Me separé de ella a tiempo. Continuaba abrazada al árbol, los pechos tirantes, los pies apoyados en las raíces. Los trallazos de semen salpicaron su cuerpo y rebotaron cayendo al suelo de hojarasca como perdigones. Su cuerpo se agitó y se estremeció. Sus brazos tensos como maromas, sus piernas agitándose espasmódicamente. De su sexo manaba un reguero viscoso y translucido.
Sus tatuajes absorbieron el semen al instante, chuparon y mamaron mis fluidos con avidez.
Caudiona cayó al suelo de rodillas, a cuatro patas, aun gimiendo, oculta su cabeza por el cabello derramándose por la hojarasca. Me apoyé sobre el tronco más cercano, empuñando todavía mi miembro pringoso.
Su espalda pareció digerir los arañazos, deshaciéndolos, desdibujándolos, como si jamás hubieran existido, hasta que sobre su piel solo quedaron los finos tatuajes y los rastros de suciedad y mugre del bosque.

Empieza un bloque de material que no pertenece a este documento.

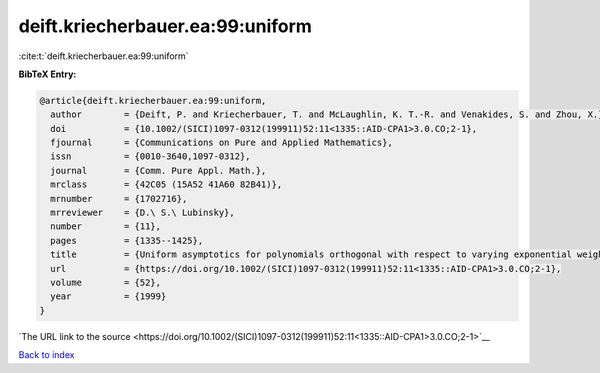 deift.kriecherbauer.ea:99:uniform
=================================

:cite:t:`deift.kriecherbauer.ea:99:uniform`

**BibTeX Entry:**

.. code-block:: bibtex

   @article{deift.kriecherbauer.ea:99:uniform,
     author        = {Deift, P. and Kriecherbauer, T. and McLaughlin, K. T.-R. and Venakides, S. and Zhou, X.},
     doi           = {10.1002/(SICI)1097-0312(199911)52:11<1335::AID-CPA1>3.0.CO;2-1},
     fjournal      = {Communications on Pure and Applied Mathematics},
     issn          = {0010-3640,1097-0312},
     journal       = {Comm. Pure Appl. Math.},
     mrclass       = {42C05 (15A52 41A60 82B41)},
     mrnumber      = {1702716},
     mrreviewer    = {D.\ S.\ Lubinsky},
     number        = {11},
     pages         = {1335--1425},
     title         = {Uniform asymptotics for polynomials orthogonal with respect to varying exponential weights and applications to universality questions in random matrix theory},
     url           = {https://doi.org/10.1002/(SICI)1097-0312(199911)52:11<1335::AID-CPA1>3.0.CO;2-1},
     volume        = {52},
     year          = {1999}
   }

`The URL link to the source <https://doi.org/10.1002/(SICI)1097-0312(199911)52:11<1335::AID-CPA1>3.0.CO;2-1>`__


`Back to index <../By-Cite-Keys.html>`__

Irguió la cabeza y se llevó los mechones de cabello dorados detrás de las orejas. Aprisionó el extremo de mi sexo y ordeñó los restos de semen recogiéndolos con la mano ahuecada. Escupió sobre el asqueroso mejunje y, juntando las manos y musitando un conjuro, llevó las manos a mi herida, embadurnándola con aquel potingue.
Sentí un calor intenso y escozor. Vaya si escocía. La piel velluda de la espinilla se me cerró y cicatrizó en segundos, restañando cualquier fisura.
Cuando en mi piel solo quedó una blanca cicatriz, otra de tantas, Caudiona se incorporó, se limpió las manos con varias hojas y, tras mirarme con ojos entrecerrados un instante, echó a andar por el sendero.
La seguí tras menear la cabeza, sonriendo.